Sorry to hear about your woes

The thing is - going to a shorter cycle as you described is precisely the classic pattern of PRE-perimenopause and is known as the late reproductive stage. This is not peri-menopause as such because cycle length does not vary (early peri-menopause is defined medically as beginning approx when cycle length varies by more than 7 days each cycle).

This late repro phase - you are still ovulating each month, I understand, but hormones are beginning to go awry, and hence pms symptoms often get worse. Depending on your own natural oestrogen levels - maybe they are not dropping too far yet - maybe they plunge down low at the end of the cycle?

For some women - a low dose HRT at this stage can work - just to top up (I have read quite a few cases of standard patches Like Evorel or Femseven sequi or tablets like low/medium dose Femoston - doing the trick until peri-menopause really sets in), but for many HRT, at least high dose HRT, is not the answer AT THIS STAGE  and I can't understand why the Newson clinic seems to think it always is.

So it is not that HRT is not right - with the right product, it should be able to find the right dose and type to suit most women (all except the most extremely sensitive) - it's just that the standrad regime of high dose gel and going on increasing - may not be right.

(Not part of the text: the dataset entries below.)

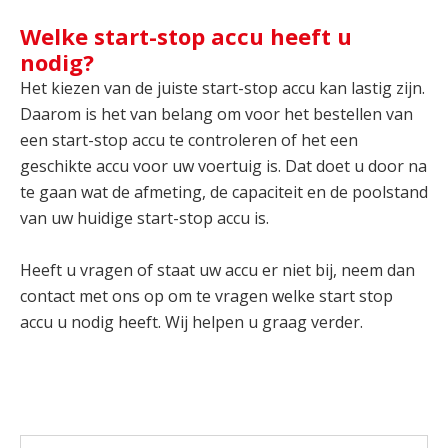
Welke start-stop accu heeft u
nodig?
Het kiezen van de juiste start-stop accu kan lastig zijn.
Daarom is het van belang om voor het bestellen van
een start-stop accu te controleren of het een
geschikte accu voor uw voertuig is. Dat doet u door na
te gaan wat de afmeting, de capaciteit en de poolstand
van uw huidige start-stop accu is.
Heeft u vragen of staat uw accu er niet bij, neem dan
contact met ons op om te vragen welke start stop
accu u nodig heeft. Wij helpen u graag verder.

This is again where I disagree with private medicine - not only are you paying for it,  and this is beyond the reach of most women in UK, especially now, but it does seem that there is some overprescribing going on - and I wonder if this happens at NHS menopause clinics?

I haven't read Dr Annice Mukherjee but there is plenty of evidence showing the long term health benefits of HRT - the British Menopause Society ( and the International Menopause Society) regularly trawl the scientific journals and review/update their evidence-based consensus views and statements. There is also evidence from what I recall of adverse effects of early menopause on various health measures - possibly even longevity (through association studies I think) but I'm a bit hazy here as I haven't looked anything up for ages.

In your position - being only 44 and pre-peri-menopause (at least when you started HRT), some menopuase specialoists prescribe one of the newer combined COC pills which contain estradiol - which is bio-identical and the same as in HRT. These tablets are not like the stronger synthetic pills. These have almost no tablet free days and will regulate the cycle and hopefully eliminate or at least minimise the dramatic hormonal  fluctuations that are beginning to occur. This could then take you through the early stages of peri-menopause when you could possibly then transfer to a more conventional HRT.

Stopping HRT for several months will tell you what your cycle is doing - if you could cope with this - but you don't need to do this, nor have blood tests to measure anything, as these tests will not be helpful at this stage and wouldn't be offered on NHS except under special circumstances.